Records supplied
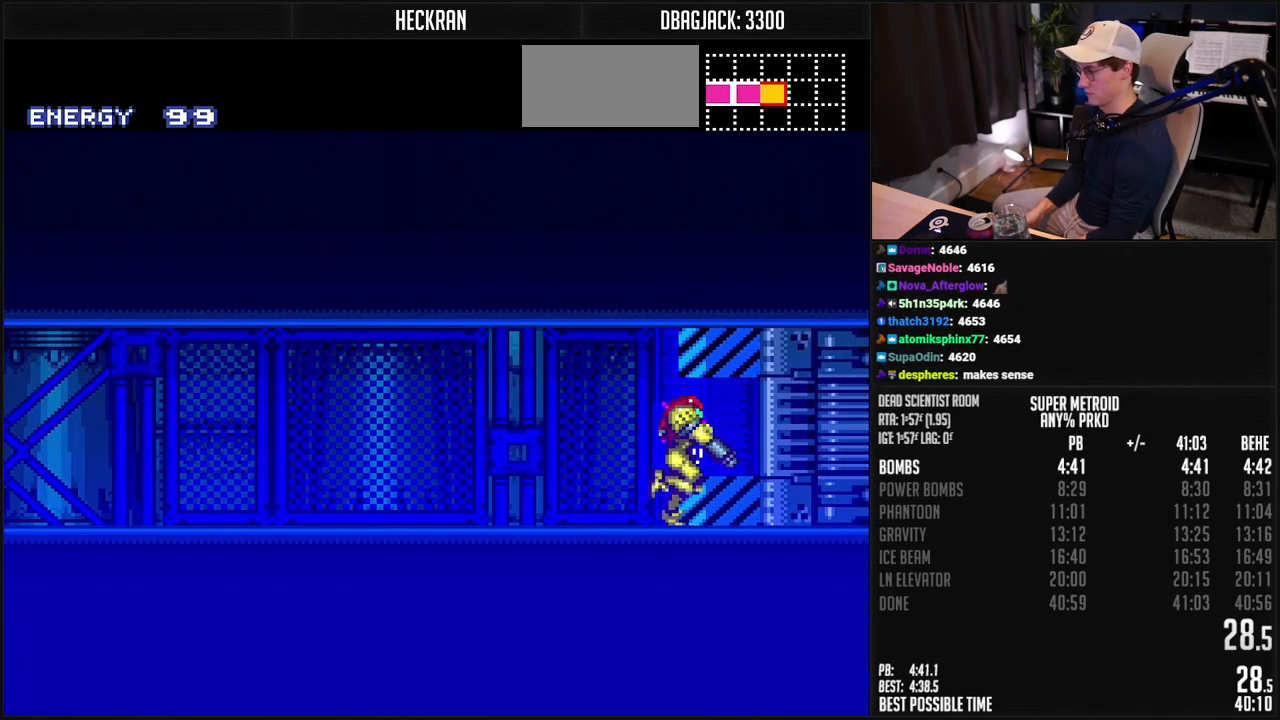
{"buttons": ["B", "R1", "DPAD_RIGHT"], "events": [[51, "R1", "up"], [67, "L1", "down"], [101, "R1", "down"], [151, "R1", "up"], [251, "R1", "down"], [301, "L1", "up"], [301, "R1", "up"], [351, "L1", "down"], [351, "R1", "down"], [418, "R1", "up"], [502, "L1", "up"], [502, "R1", "down"]]}
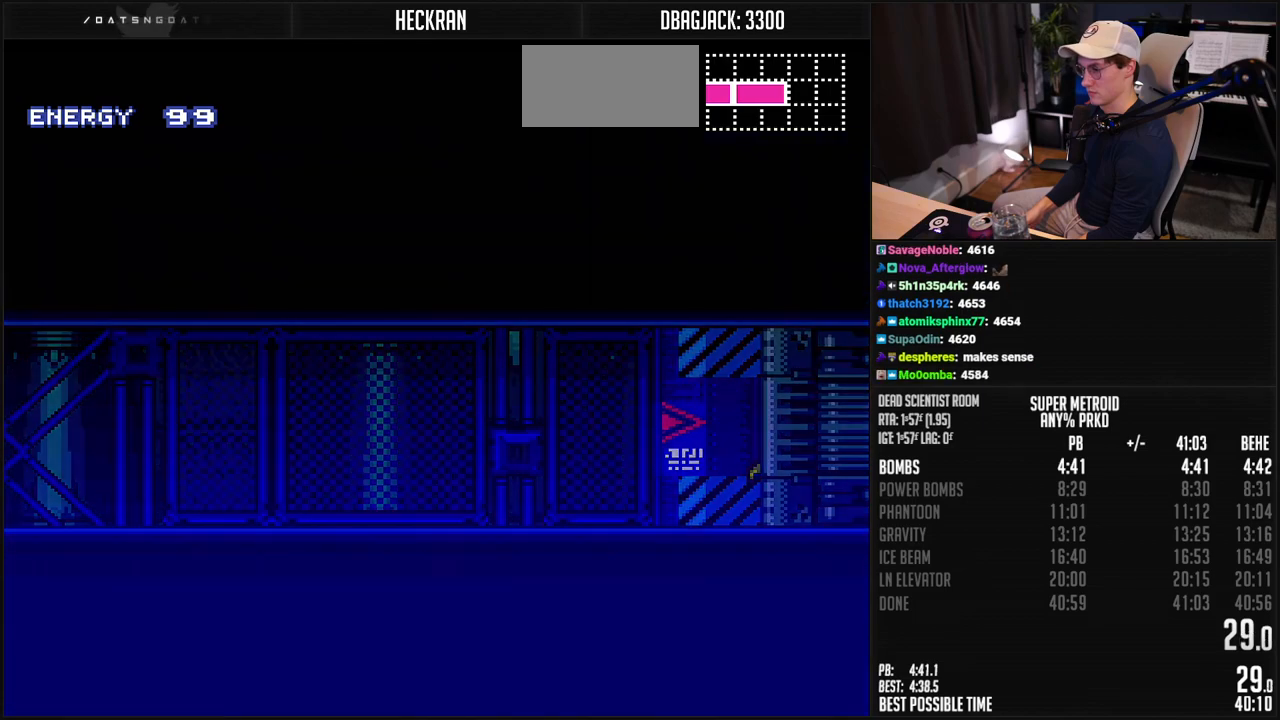
{"buttons": ["B", "DPAD_RIGHT"], "events": [[50, "L1", "down"], [50, "R1", "up"], [100, "L1", "up"]]}
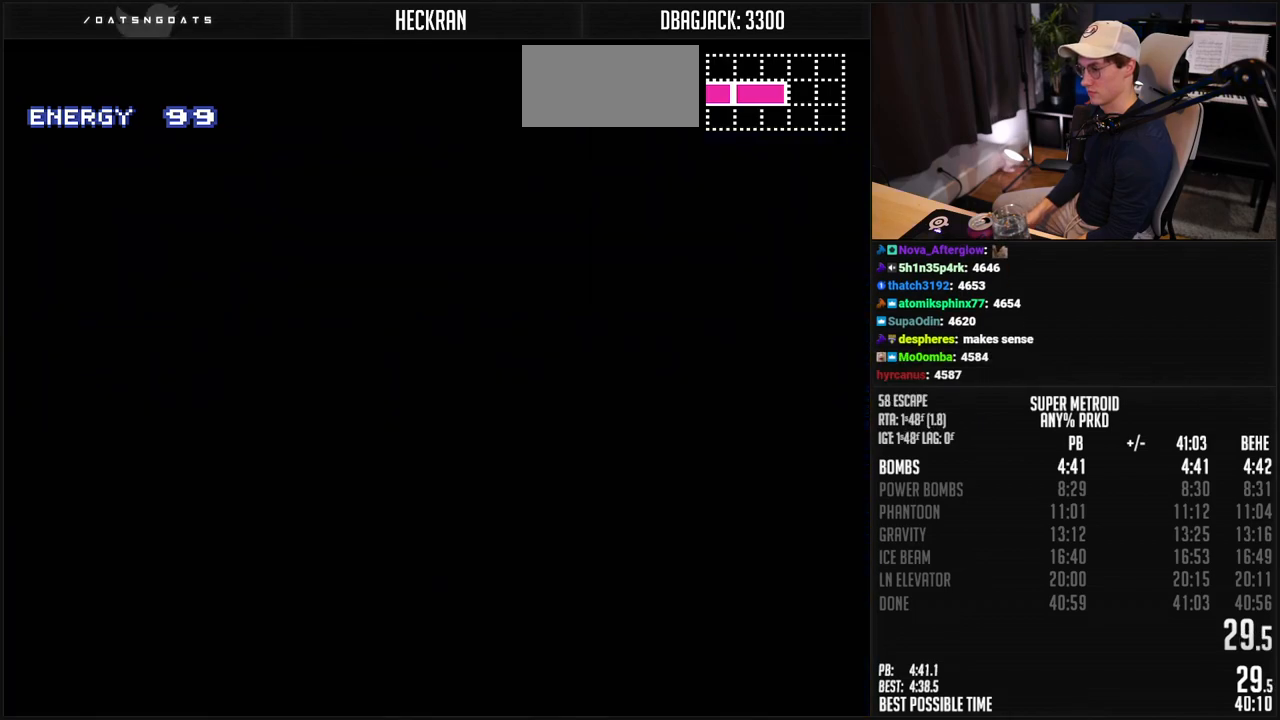
{"buttons": ["B", "DPAD_RIGHT"], "events": []}
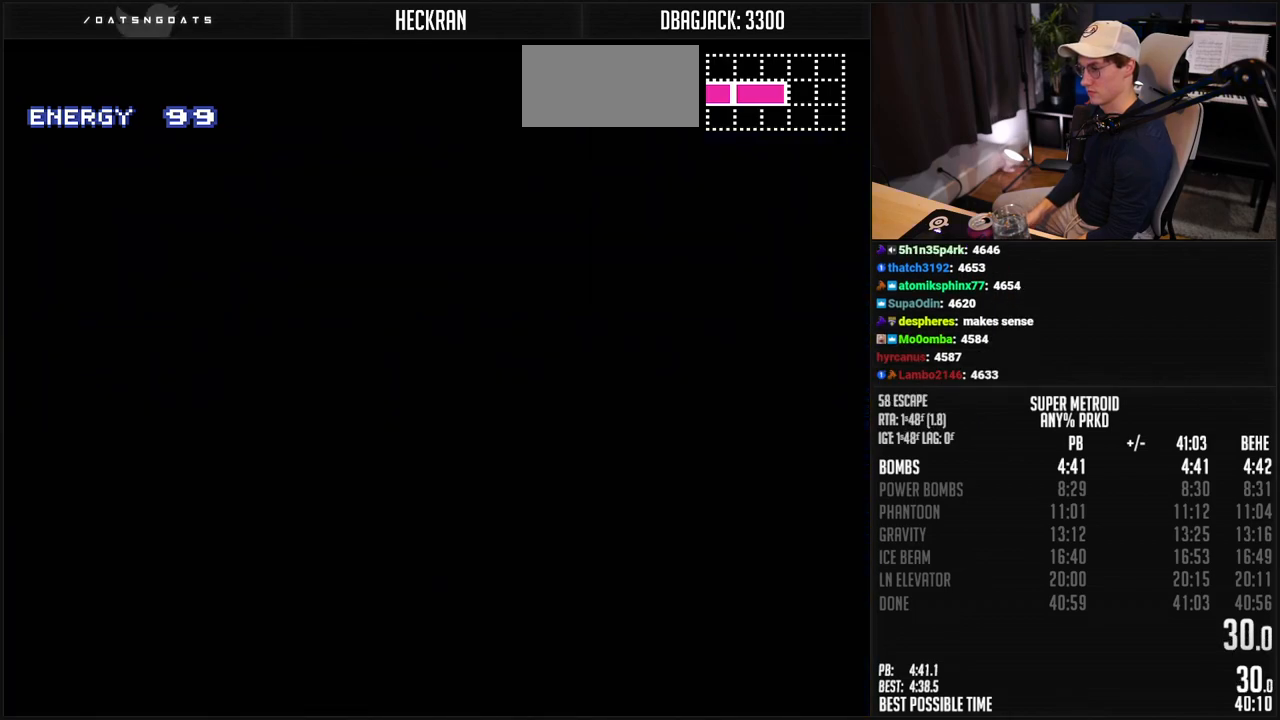
{"buttons": ["B", "DPAD_RIGHT"], "events": []}
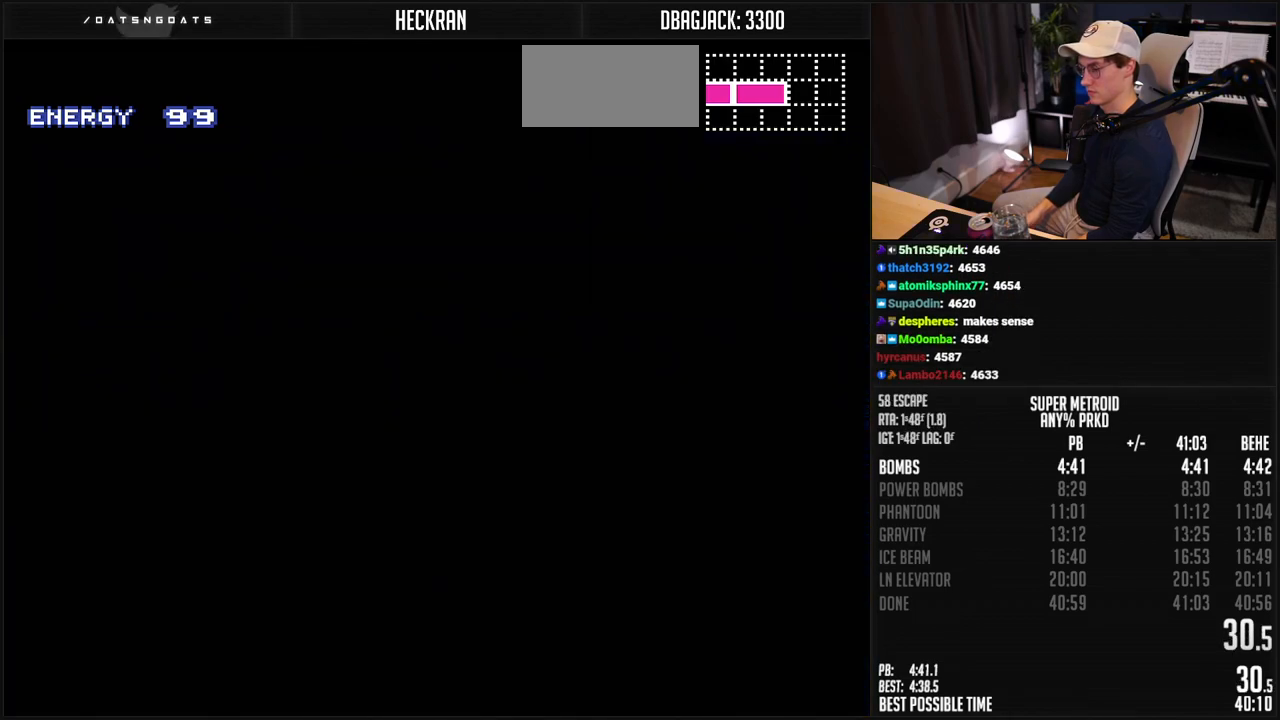
{"buttons": ["B", "DPAD_RIGHT"], "events": [[133, "DPAD_RIGHT", "up"], [434, "DPAD_RIGHT", "down"]]}
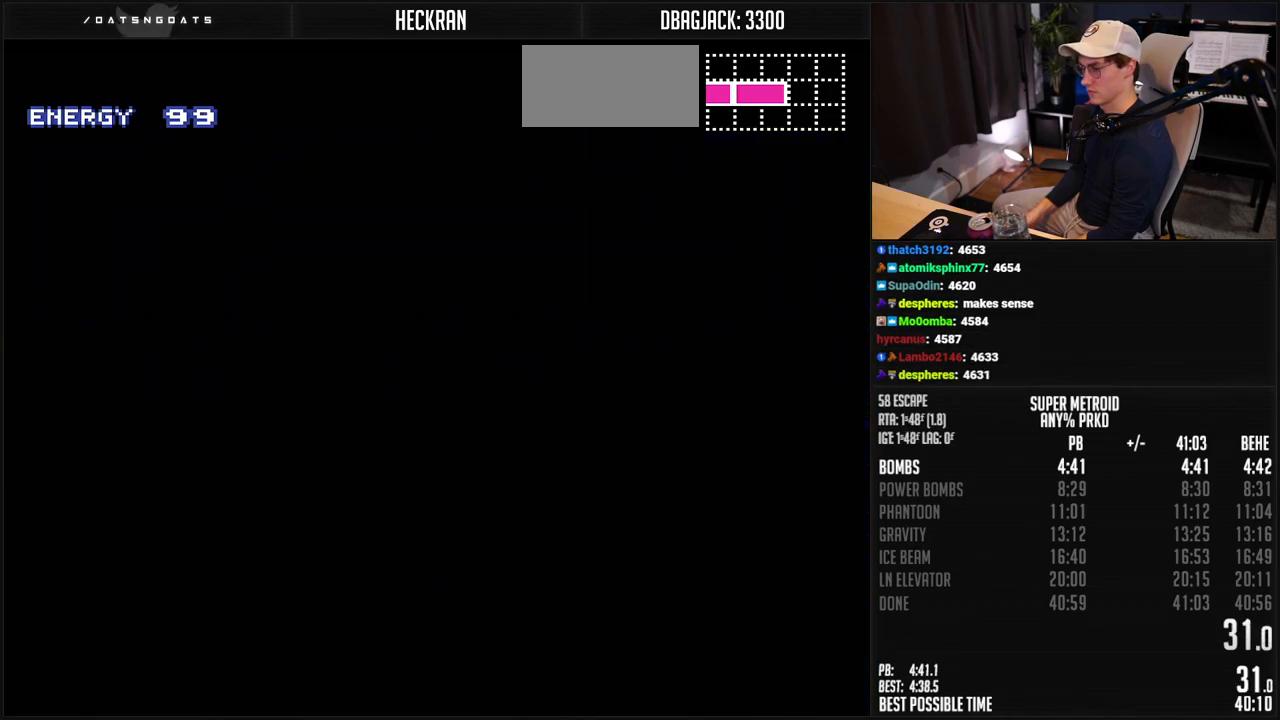
{"buttons": ["B", "DPAD_RIGHT"], "events": []}
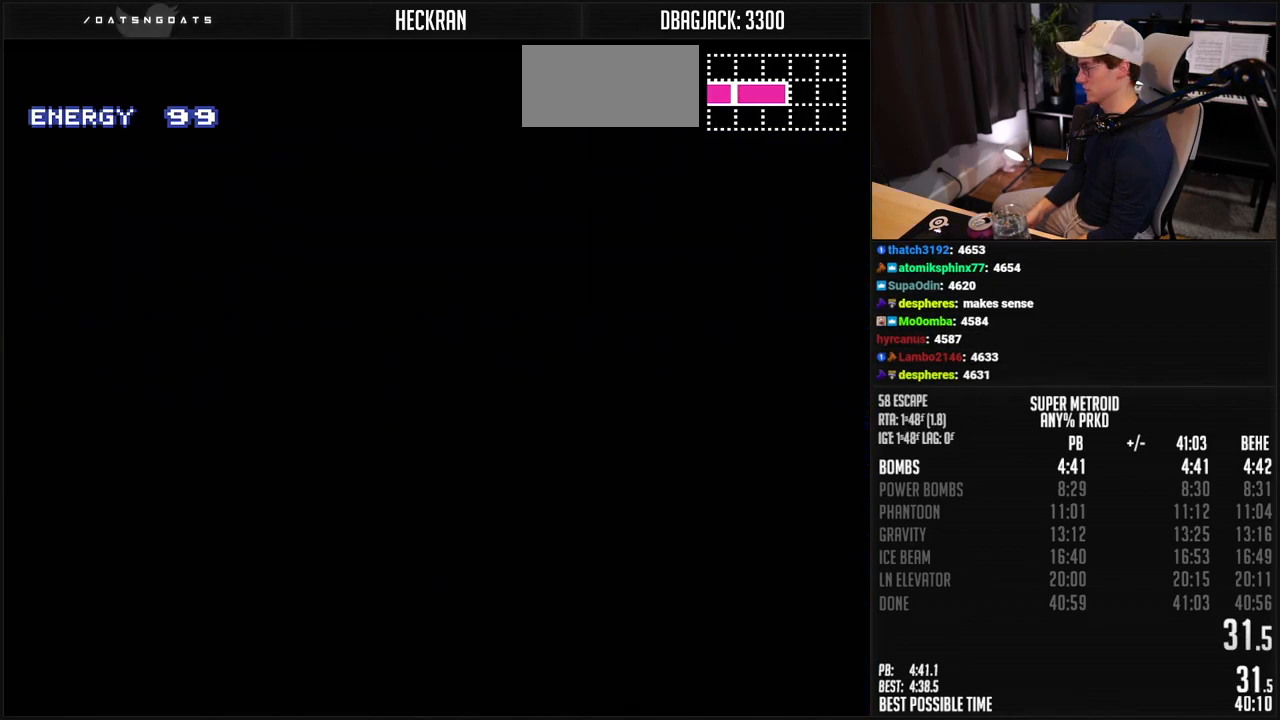
{"buttons": ["B", "DPAD_RIGHT"], "events": []}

Your instructions
Every word of the data should be reproduced exactly; please omit any pictures.

Solution for this problem
{"buttons": ["B", "R1", "DPAD_RIGHT"], "events": [[51, "R1", "up"], [67, "L1", "down"], [101, "R1", "down"], [151, "R1", "up"], [251, "R1", "down"], [301, "L1", "up"], [301, "R1", "up"], [351, "L1", "down"], [351, "R1", "down"], [418, "R1", "up"], [502, "L1", "up"], [502, "R1", "down"]]}
{"buttons": ["B", "DPAD_RIGHT"], "events": [[50, "L1", "down"], [50, "R1", "up"], [100, "L1", "up"]]}
{"buttons": ["B", "DPAD_RIGHT"], "events": []}
{"buttons": ["B", "DPAD_RIGHT"], "events": []}
{"buttons": ["B", "DPAD_RIGHT"], "events": [[133, "DPAD_RIGHT", "up"], [434, "DPAD_RIGHT", "down"]]}
{"buttons": ["B", "DPAD_RIGHT"], "events": []}
{"buttons": ["B", "DPAD_RIGHT"], "events": []}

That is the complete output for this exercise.